[Photo sets of individual scenes]
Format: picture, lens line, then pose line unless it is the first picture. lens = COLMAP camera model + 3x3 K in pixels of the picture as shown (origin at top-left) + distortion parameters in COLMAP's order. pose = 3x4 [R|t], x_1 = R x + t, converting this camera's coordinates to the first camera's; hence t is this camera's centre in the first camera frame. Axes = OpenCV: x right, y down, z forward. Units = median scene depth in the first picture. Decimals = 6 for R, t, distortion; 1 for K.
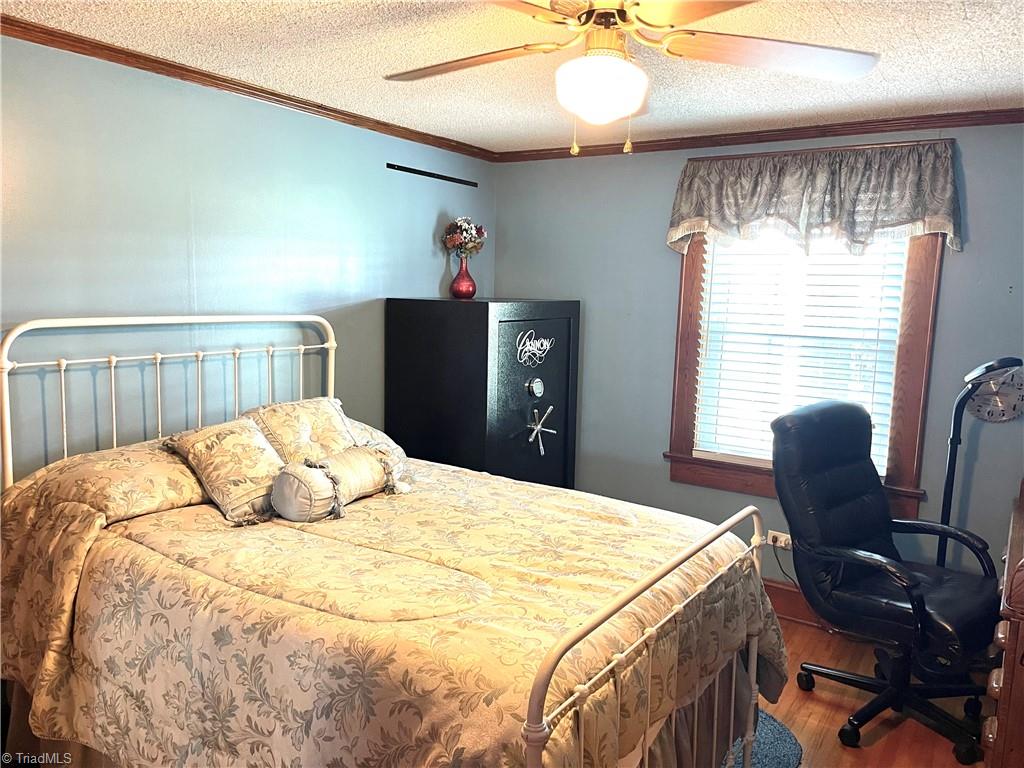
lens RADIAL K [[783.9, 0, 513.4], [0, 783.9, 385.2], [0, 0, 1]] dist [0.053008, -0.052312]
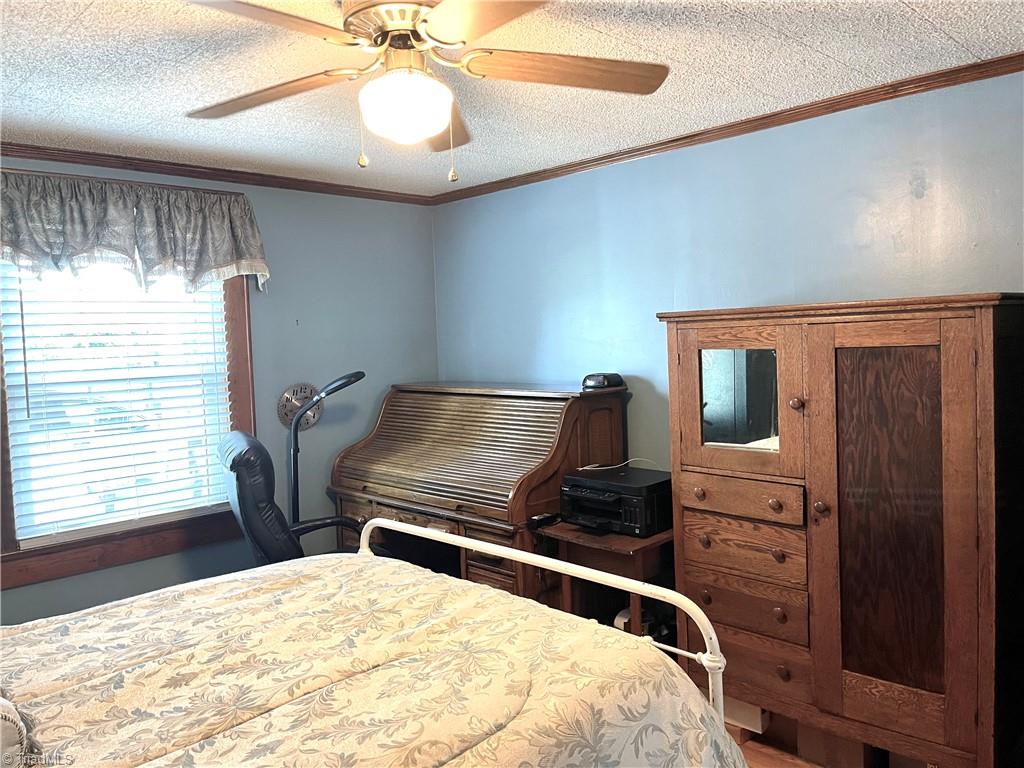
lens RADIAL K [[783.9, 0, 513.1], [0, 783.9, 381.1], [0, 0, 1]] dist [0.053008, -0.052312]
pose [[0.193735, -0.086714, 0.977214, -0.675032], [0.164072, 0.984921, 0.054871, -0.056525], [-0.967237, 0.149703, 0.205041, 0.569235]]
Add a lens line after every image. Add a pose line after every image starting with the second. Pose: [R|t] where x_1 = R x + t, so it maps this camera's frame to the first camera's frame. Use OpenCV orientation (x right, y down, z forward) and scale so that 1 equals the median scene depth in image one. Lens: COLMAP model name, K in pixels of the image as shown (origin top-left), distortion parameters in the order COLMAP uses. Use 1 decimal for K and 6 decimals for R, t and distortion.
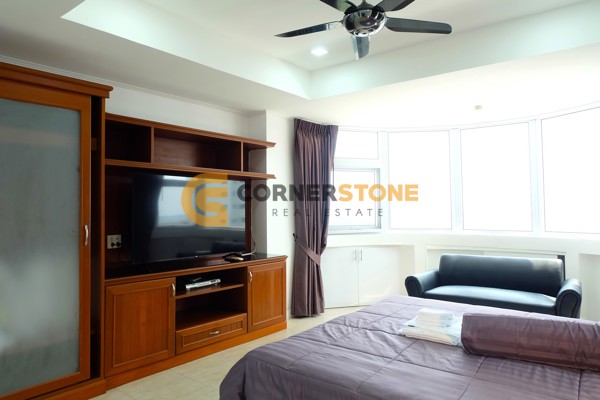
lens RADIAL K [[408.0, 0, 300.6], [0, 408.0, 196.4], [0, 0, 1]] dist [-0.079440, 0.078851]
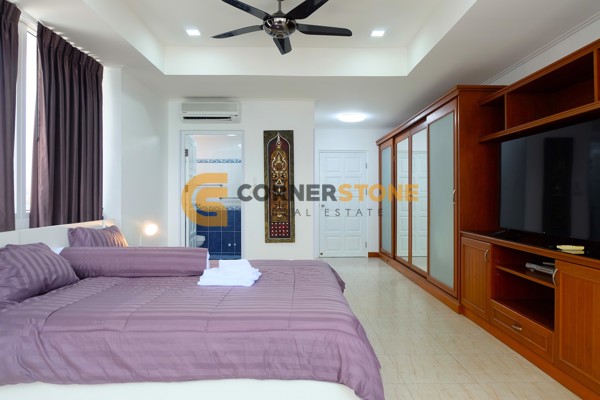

### Exercise brief
Repeat everything from the start of the records down to the line containing "385.2], [0, 0, 1]] dist [0.053008, -0.052312]", including that line, and leave the pictures out of your answer.

### Answer to this problem
Format: picture, lens line, then pose line unless it is the first picture. lens = COLMAP camera model + 3x3 K in pixels of the picture as shown (origin at top-left) + distortion parameters in COLMAP's order. pose = 3x4 [R|t], x_1 = R x + t, converting this camera's coordinates to the first camera's; hence t is this camera's centre in the first camera frame. Axes = OpenCV: x right, y down, z forward. Units = median scene depth in the first picture. Decimals = 6 for R, t, distortion; 1 for K.
lens RADIAL K [[783.9, 0, 513.4], [0, 783.9, 385.2], [0, 0, 1]] dist [0.053008, -0.052312]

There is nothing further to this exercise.